I’ve started an interesting book called Kluge- The Haphazard Construction of the Human Mind by Gary Marcus.  In the opening chapter, Marcus talks about how biological systems evolve with a “good enough” threshold, not always with the most elegant design imaginable, for a myriad of reasons we can talk about at a later date.  What struck me was his discussion of memory.  Computers, he points out, use something of a zip code type of order- everything is assigned a number or address, and can be found accordingly. The human mind, however, makes all sorts of memory errors all the time- we can’t find our keys, or our glasses resting on our heads, and according to one survey Marcus quotes, the average person spends close to 55 minutes a day looking for stuff they own but can’t locate.   Part of it is because our memories work in a largely contextual fashion, and we depend on other clues to help us remember where we put all our stuff.  (I don’t doubt any of this, having recently purchased a second audio recorder, having lost the first, thinking I must have lost it on a trip, only to have the thing surface in a weird spot about a week later.)

So, how does this apply to search online?  I love Google, and it does a good enough job 99% of the time.  If I am not finding what I want, I assume it’s  a human problem, meaning that my search query was bad, and all I need to do is reformulate a better boolean search to get what I want.  Having used boolean search in one form or another for almost 2 decades, first with Lexis-Nexis in law school and now daily with Google, I understand how the information I get is limited by the way I ask the question.

But in all this time, I miss what I call the “serendipity of the library” method of search.  I often have found that the books in the same neighborhood as the one I thought I wanted contain better information and are more to the point than what I was initially searching for.  The things further along on the shelf, or in the neighborhood (based on the good old Dewey Decimal System) sometimes are much better than what I thought I needed to know, and help me get the background knowledge I need to really solve my problem.

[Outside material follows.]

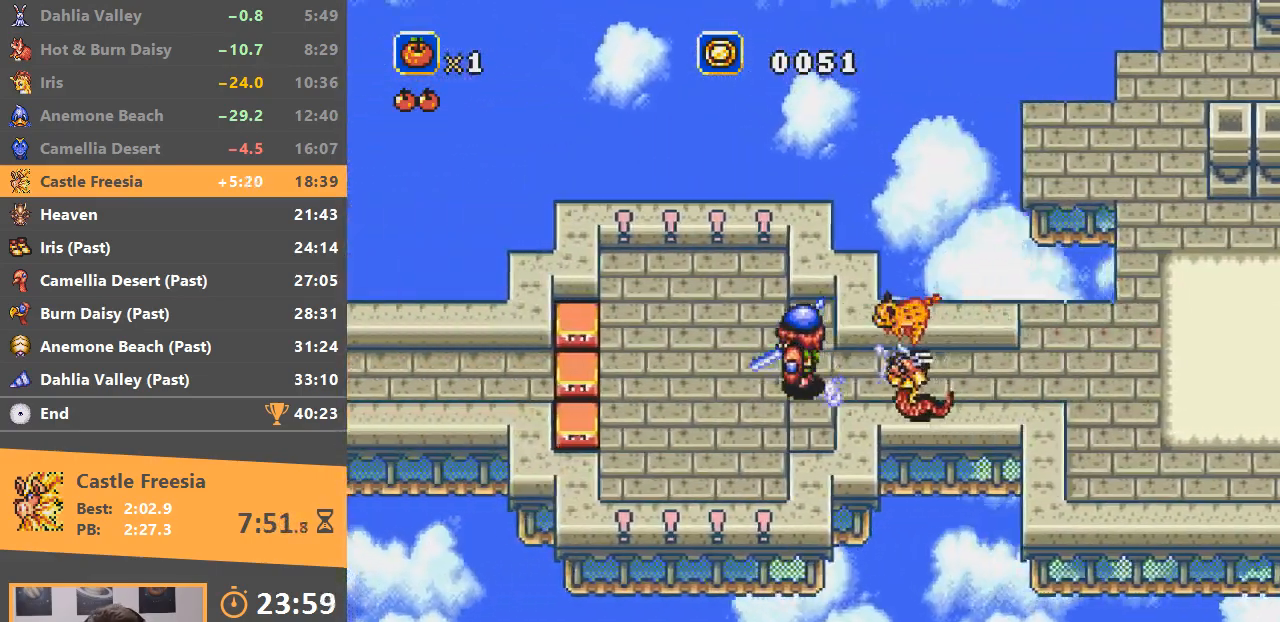
{"buttons": [], "events": [[217, "A", "down"], [284, "A", "up"]]}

This is essentially because the mind works on contextual search.  I am crappy at giving directions, because I get places based more on landmarks and making turns in context (making it more difficult for me to find someplace new in the dark, of course) than by “Go south for three miles and then make a left.”  But I can give you all sorts of landmarks along the way to keep you from getting nervous that you missed a turn- driving and directions, for me, is totally contextual.  If they start building new stuff or tear things down, I will probably get lost, so this is not particularly adaptive, but it works good enough for me, most of the time.

Google and most online search engines are like the zip code directory- they are great at taking you from Point A to Point B, and suggest similar destinations, but they don’t have the fuzzy logic of humans built in.  This is why Mahalo, a human powered search engine, is such an intriguing idea- it fits humans and fuzzy logic back into the equation.  It’s also why Bing may not be the answer to search, even if it gives different results than Google- it’s still boolean based, and it’s results are only going to be as good as your queries.

Google serves up ads I rarely pay attention to while typing emails, based on keyword searches around what I am writing.  In some ways, these could be really intriguing ads- they are probably offering suggestions to solve problems I’m only just contemplating, without relying on the context of an exact query, but by trying to guess the gist of what I might be most interested in.    I can say that after thinking about the difference between logic based and contextual based search, I’m certainly going to pay them more attention than before as a result.

I don’t know how to solve the search problem, other than to teach kids (and adults) how to better construct searches in the first place, and that over time, maybe human based search, like Mahalo, will fill this gap by introducing important “neighborhood” fuzzy logic recommendations into the mix.

I know this is incredibly geeky, but as long as humans use contextual based memory to keep things organized; as long as we look for things based on context more than specific discreet pieces of information- only search involving more of that fuzzy, quirky logic will fill the bill, and look for what we want, decode what we really meant by the request, and simply begin to understand us when what we really want to ask is “I want to find that christmas song about the Abuella and the icicles, but I don’t remember the name of it or the artist.”  Not enough information for a good search string,  but wow, I’d love the answer to that one.